What happens after the American invasion is a justified question. President Clinton passed the Iraq Liberation Act. A hundred million dollars was voted for the purpose, but only a small proportion of those funds has been made available to the main body of the Iraqi opposition, the Iraqi National Congress under Ahmad Chalabi. Secretary of State Colin Powell and hi
s department see the INC as fragmented and lightweight, the vehicle for the personal advancement of its members. Yet it alone offers the one proper alternative to tyranny, namely democracy. Ahmad Chalabi comes from an influential Shia family (Gertrude Bell used to visit some Chalabis in the country near Baghdad). A banker by profession, he is a politician by vocation.
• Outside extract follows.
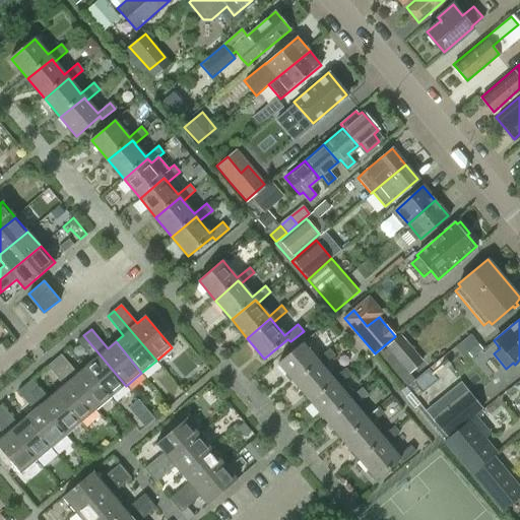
[(399,335),(387,346),(408,371),(410,373),(425,361),(401,334),(399,335)]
He repudiates with indignation the idea that the Iraqis are not capable of democracy. They are sophisticated, well-educated; they know what they have suffered, and that there must be an end to it. He thinks that those on the Left who oppose war with Saddam are ignorant, prisoners of racist stereotypes about Arabs. Better policy bureaucrats are required, with a vision of the Arabs and the Middle East that allows scope for freedom and democracy.
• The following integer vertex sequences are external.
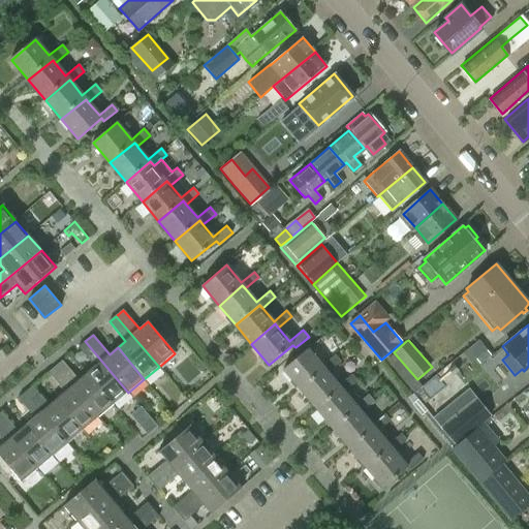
[(478,340),(463,352),(471,363),(487,349),(478,340)]
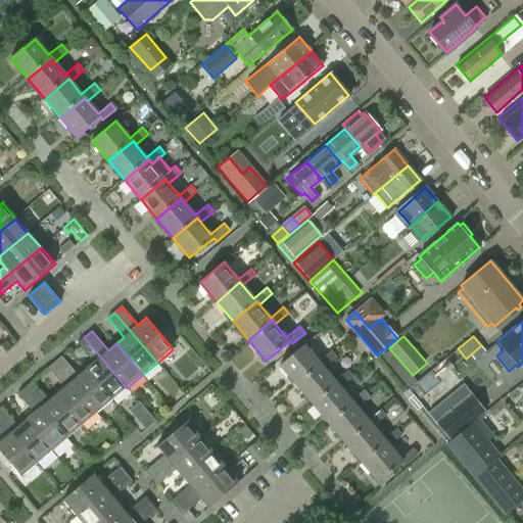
[(94,363),(86,369),(111,400),(127,388),(84,337),(78,343),(94,363)]
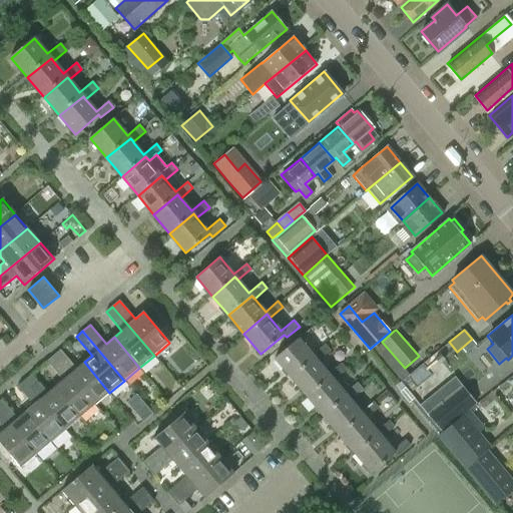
[(275,358),(291,376),(315,358),(318,361),(330,351),(325,344),(312,355),(298,338),(275,358)]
Cornered, Saddam may use weapons of mass destruction, Chalabi fears, even though such weapons are likely to harm Iraqis as much as allied soldiers. The campaign will be short, he believes, as Iraqis will no longer even go through the motions of fighting for their oppressor. They will defect. Then the INC’s task begins. The Iraqi future must be in their own hands, this time without Gertrude Bell’s vapours and Lawrence of Arabia’s fantasies. The American presence will ensure that there is no blood-letting, no revenge of the Shias and Kurds on the persecuting Sunnis. Saddam and perhaps two dozen others have to be brought to account in the local equivalent of the Nuremberg trials. Chalibi likes to compare the reconstruction of Iraq to that of Germany and Japan in 1945.
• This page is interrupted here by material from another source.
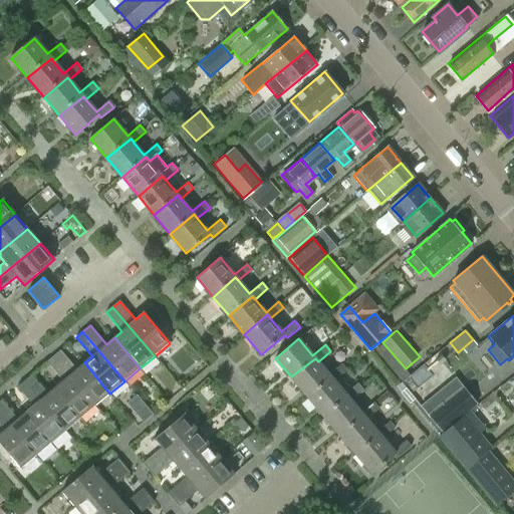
[(53,356),(94,407),(109,394),(84,362),(76,369),(60,350),(53,356)]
A constitutional convention has to meet, and decide exactly what kind of regime to erect, whether a presidential or a parliamentary democracy, or perhaps a constitutional monarchy. At a recent assembly in London of some 200 members of the Iraqi opposition, Crown Prince Hassan, of the Jordanian branch of the Hashemites, arrived unexpectedly, signalling that he was willing to serve as a symbol of unity and reconciliation.

Iraq is not about to be broken up. The nation-state has its outlines by now, its boundaries. But if the Kurds and Shias wish for some form of autonomy, then a solution has to be reached on federal or confederal lines. That is the missing mechanism for converting all the different identities into a unitary nation-state, for finding that ‘common tie’ which escaped poor King Faisal and all his successors. No other way exists to eliminate violence from the system, and to keep the country from ending up with another thug choking everyone in the blood of yet more communal massacres.

Chalabi is a moderate and modest man, who disclaims any personal ambition. Time will soon show whether or not his slightly nervy optimism about the overthrow of Saddam is justified. He doesn’t draw up visionary plans, but offers the only practical alternative to tyranny. The objection to this campaign focuses on the probable ‘destabilisation of the Middle East’; and yet that destabilisation is an essential prerequisite for progress. Countries like Syria, Saudi Arabia and Iran may have the good fortune to be similarly destabilised. This could be the moment when the Arabs and Muslims take their place in the modern world.